PIGEONHOLE PRINCIPLE
Stefan Klein

Installation, Invited artists: Nine Budde, Saman Pourisa, Nicolas Buenaventua, Mila Panic, Paloma Sanchez-Palencia, Claire Seringhaus, Egemen Demirci, Antonije Buric, Pia Grüter, 2019

Schränke sind unheimlich, weil man nicht weiß, was sich in diesen Monstren befindet, weil ein Schrank äußerlich nicht erkennen lässt, was sich in ihm verbirgt. Gerade der schwere Biedermeierschrank mit seinem massiven Auftreten kommt einem hier in den Sinn und steht er ja auch fast sinnbildlich für eine Periode, eine sichere und konservative Form des Lebens und Denkens. Ein Gegenentwurf dazu stellt der „Rollende Kleiderschrank für einen Junggesellen“ von Josef Pohl dar, Ursprünglich wurde er für die Ausstellung „Volkswohnung Bauhaus“ in Leipzig 1929 entwickelt. Wie viele andere Prototypen aus dieser Zeit ist der Schrank nie in Serienproduktion gegangen. Aufgrund seiner erschwinglichen Materialien, der Verarbeitung und der hohen Funktionalität, hätte er schon Anfang der 30er Jahre ein Produkt für die Massen sein können. Die politische Entwicklung dieser Zeit stellte sich jedoch formal gegen die Moderne und beförderte wieder schweres Mobiliar – Ausdruck einer verschwommenen Vorstellung von Bürgertum – ins Wohnumfeld. In Zeiten eines erstarken Nationalismus ist dies eine Tendenz die in gesellschaftlicher Sicht nun auch heute wieder gewisse Parallelen erkennen lässt. Welche Rolle spielt der Schrank - ein massives Relikt aus vergangener Zeit in der heutigen schnelllebigen und mobilen Welt? Welche gesellschaftlichen Tendenzen lassen sich hier sinnbildlich ablesen? Welche Assoziationen wecken Begriffe wie „to come out of the closet“ - sich zu outen - im Bezug zu einem Junggesellenschrank in neu-diskutierten Ausloten der Geschlechterfrage ?

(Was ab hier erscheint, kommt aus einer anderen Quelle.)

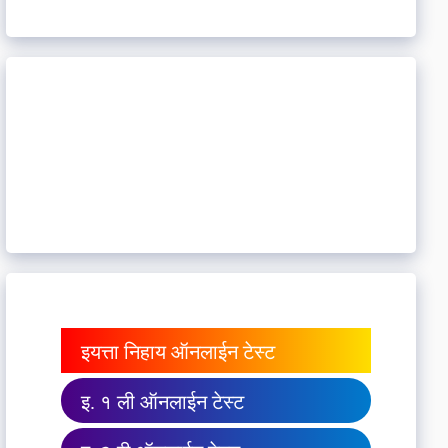
इयत्ता निहाय ऑनलाईन टेस्ट
इ. १ ली ऑनलाईन टेस्ट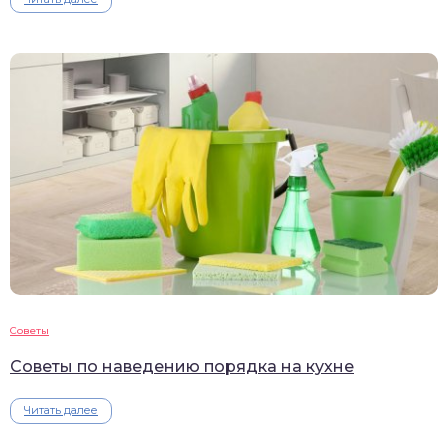
Советы
Советы по наведению порядка на кухне
Читать далее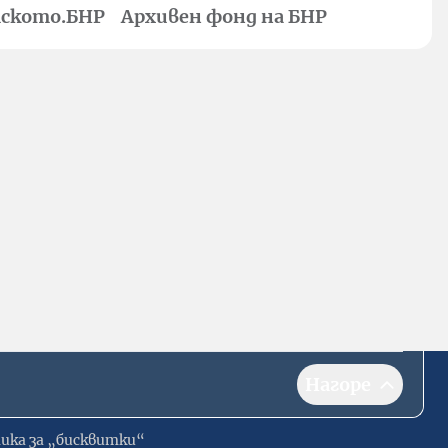
ското.БНР
Архивен фонд на БНР
Нагоре
ика за „бисквитки“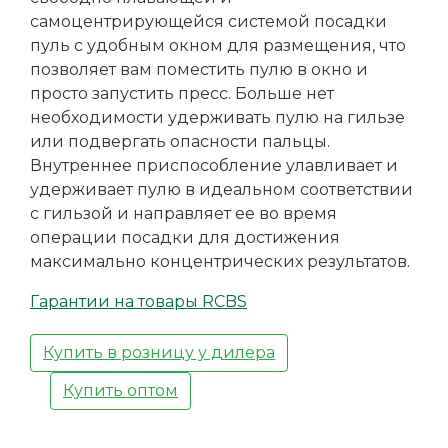
самоцентрирующейся системой посадки
пуль с удобным окном для размещения, что
позволяет вам поместить пулю в окно и
просто запустить пресс. Больше нет
необходимости удерживать пулю на гильзе
или подвергать опасности пальцы.
Внутреннее приспособление улавливает и
удерживает пулю в идеальном соответствии
с гильзой и направляет ее во время
операции посадки для достижения
максимально концентрических результатов.
Гарантии на товары RCBS
Купить в розницу у дилера
Купить оптом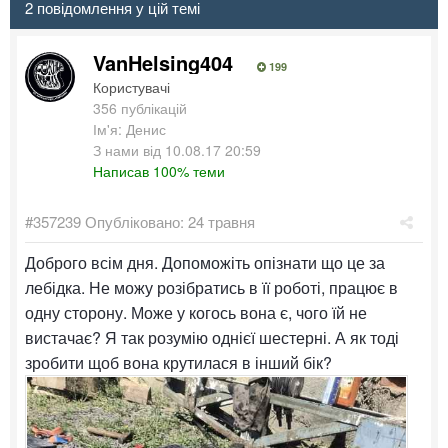
2 повідомлення у цій темі
VanHelsing404
199
Користувачі
356 публікацій
Ім'я: Денис
З нами від 10.08.17 20:59
Написав 100% теми
#357239
Опубліковано:
24 травня
Доброго всім дня. Допоможіть опізнати що це за
лебідка. Не можу розібратись в її роботі, працює в
одну сторону. Може у когось вона є, чого їй не
вистачає? Я так розумію однієї шестерні. А як тоді
зробити щоб вона крутилася в інший бік?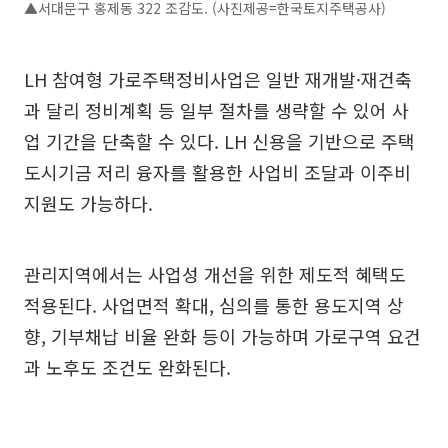
▲서대문구 홍제동 322 조감도. (사진제공=한국토지주택공사)
LH 참여형 가로주택정비사업은 일반 재개발·재건축
과 달리 정비계획 등 일부 절차를 생략할 수 있어 사
업 기간을 단축할 수 있다. LH 신용을 기반으로 주택
도시기금 저리 융자를 활용한 사업비 조달과 이주비
지원도 가능하다.
관리지역에서는 사업성 개선을 위한 제도적 혜택도
적용된다. 사업면적 확대, 심의를 통한 용도지역 상
향, 기부채납 비율 완화 등이 가능하며 가로구역 요건
과 노후도 조건도 완화된다.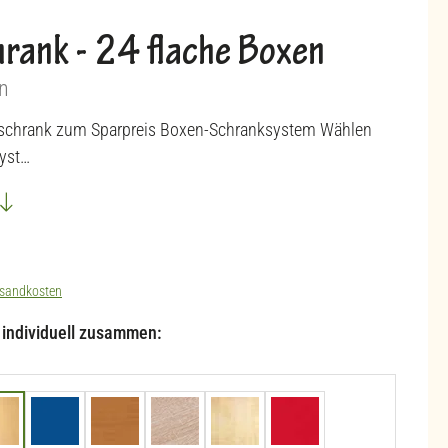
rank - 24 flache Boxen
n
nschrank zum Sparpreis Boxen-Schranksystem Wählen
yst…
sandkosten
l individuell zusammen:
uche hell
Blau (+44,90 €)
Buche dunkel
Eiche natur (+44,90 €)
Ahorn honig
Rot (+44,90 €)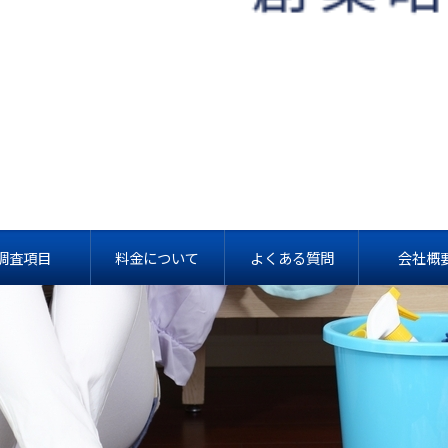
調査項目
料金について
よくある質問
会社概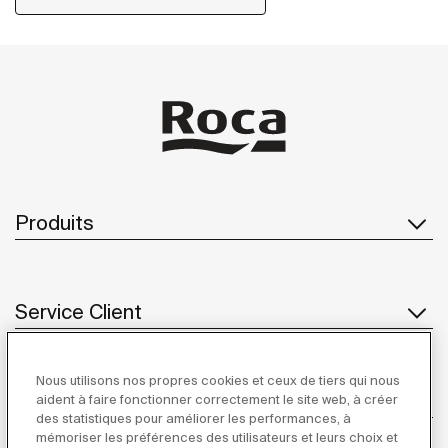
Produits
Service Client
Nous utilisons nos propres cookies et ceux de tiers qui nous
À propos de Roca
aident à faire fonctionner correctement le site web, à créer
des statistiques pour améliorer les performances, à
mémoriser les préférences des utilisateurs et leurs choix et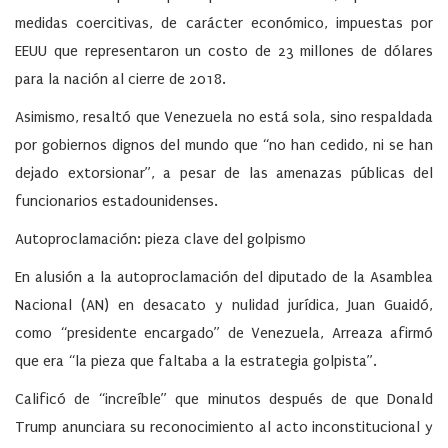
medidas coercitivas, de carácter económico, impuestas por
EEUU que representaron un costo de 23 millones de dólares
para la nación al cierre de 2018.
Asimismo, resaltó que Venezuela no está sola, sino respaldada
por gobiernos dignos del mundo que “no han cedido, ni se han
dejado extorsionar”, a pesar de las amenazas públicas del
funcionarios estadounidenses.
Autoproclamación: pieza clave del golpismo
En alusión a la autoproclamación del diputado de la Asamblea
Nacional (AN) en desacato y nulidad jurídica, Juan Guaidó,
como “presidente encargado” de Venezuela, Arreaza afirmó
que era “la pieza que faltaba a la estrategia golpista”.
Calificó de “increíble” que minutos después de que Donald
Trump anunciara su reconocimiento al acto inconstitucional y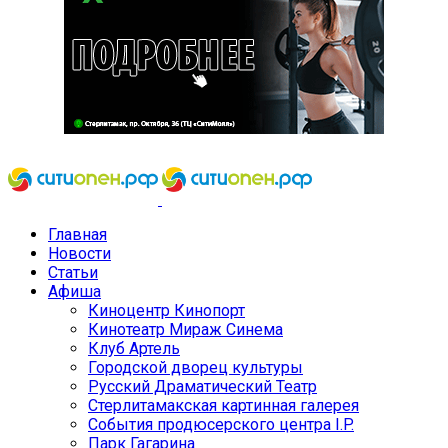
Главная
Новости
Статьи
Афиша
Киноцентр Кинопорт
Кинотеатр Мираж Синема
Клуб Артель
Городской дворец культуры
Русский Драматический Театр
Стерлитамакская картинная галерея
События продюсерского центра I.P.
Парк Гагарина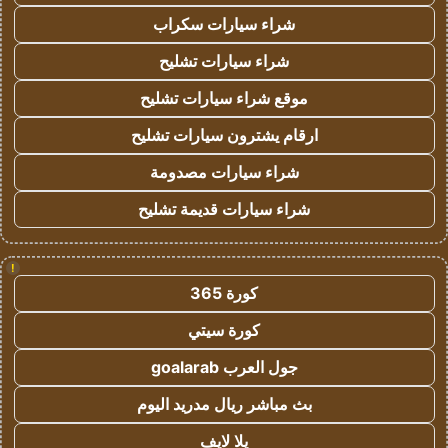
شراء سيارات سكراب
شراء سيارات تشليح
موقع شراء سيارات تشليح
ارقام يشترون سيارات تشليح
شراء سيارات مصدومة
شراء سيارات قديمة تشليح
!
كورة 365
كورة سيتي
جول العرب goalarab
بث مباشر ريال مدريد اليوم
يلا لايف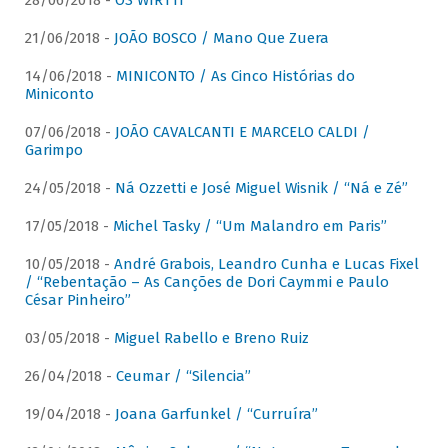
28/06/2018 -
OS WIRTTI
21/06/2018 -
JOÃO BOSCO / Mano Que Zuera
14/06/2018 -
MINICONTO / As Cinco Histórias do
Miniconto
07/06/2018 -
JOÃO CAVALCANTI E MARCELO CALDI /
Garimpo
24/05/2018 -
Ná Ozzetti e José Miguel Wisnik / “Ná e Zé”
17/05/2018 -
Michel Tasky / “Um Malandro em Paris”
10/05/2018 -
André Grabois, Leandro Cunha e Lucas Fixel
/ “Rebentação – As Canções de Dori Caymmi e Paulo
César Pinheiro”
03/05/2018 -
Miguel Rabello e Breno Ruiz
26/04/2018 -
Ceumar / “Silencia”
19/04/2018 -
Joana Garfunkel / “Curruíra”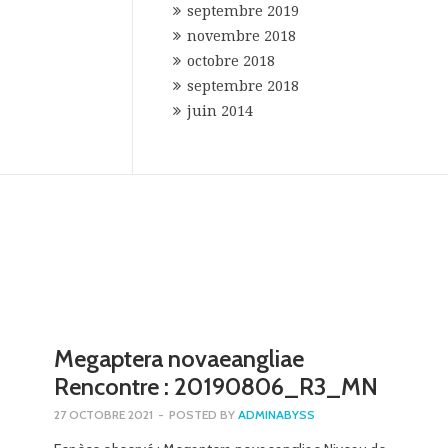
septembre 2019
novembre 2018
octobre 2018
septembre 2018
juin 2014
Megaptera novaeangliae
Rencontre : 20190806_R3_MN
27 OCTOBRE 2021
-
POSTED BY
ADMINABYSS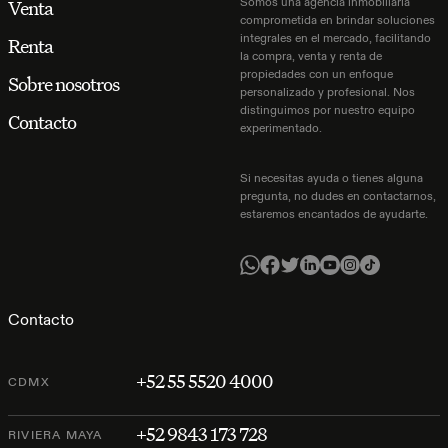
Somos una agencia inmobiliaria
Venta
comprometida en brindar soluciones
integrales en el mercado, facilitando
Renta
la compra, venta y renta de
propiedades con un enfoque
Sobre nosotros
personalizado y profesional. Nos
distinguimos por nuestro equipo
Contacto
experimentado.
Si necesitas ayuda o tienes alguna
pregunta, no dudes en contactarnos,
estaremos encantados de ayudarte.
Contacto
+52 55 5520 4000
CDMX
+52 9843 173 728
RIVIERA MAYA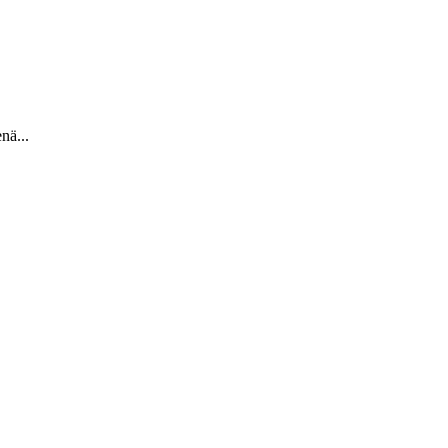
nä...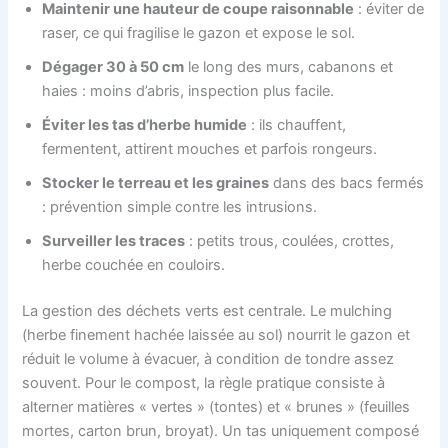
Maintenir une hauteur de coupe raisonnable
: éviter de
raser, ce qui fragilise le gazon et expose le sol.
Dégager 30 à 50 cm
le long des murs, cabanons et
haies : moins d’abris, inspection plus facile.
Éviter les tas d’herbe humide
: ils chauffent,
fermentent, attirent mouches et parfois rongeurs.
Stocker le terreau et les graines
dans des bacs fermés
: prévention simple contre les intrusions.
Surveiller les traces
: petits trous, coulées, crottes,
herbe couchée en couloirs.
La gestion des déchets verts est centrale. Le mulching
(herbe finement hachée laissée au sol) nourrit le gazon et
réduit le volume à évacuer, à condition de tondre assez
souvent. Pour le compost, la règle pratique consiste à
alterner matières « vertes » (tontes) et « brunes » (feuilles
mortes, carton brun, broyat). Un tas uniquement composé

Eine Gruppe an internationalen Künstler besetzt dieses Objekt und funktioniert ihn zum Ausstellungsraum um. Dabei werden sowohl auf die ungewöhnliche Form des Ausstellungsortes, dessen geschichtlicher und kultureller Kontext sowie auf die speziellen Produktionsformen der Künstler eingegangen und gezielt bestimmte Hindernisse wie räumliche und zeitliche Distanz mitgedacht.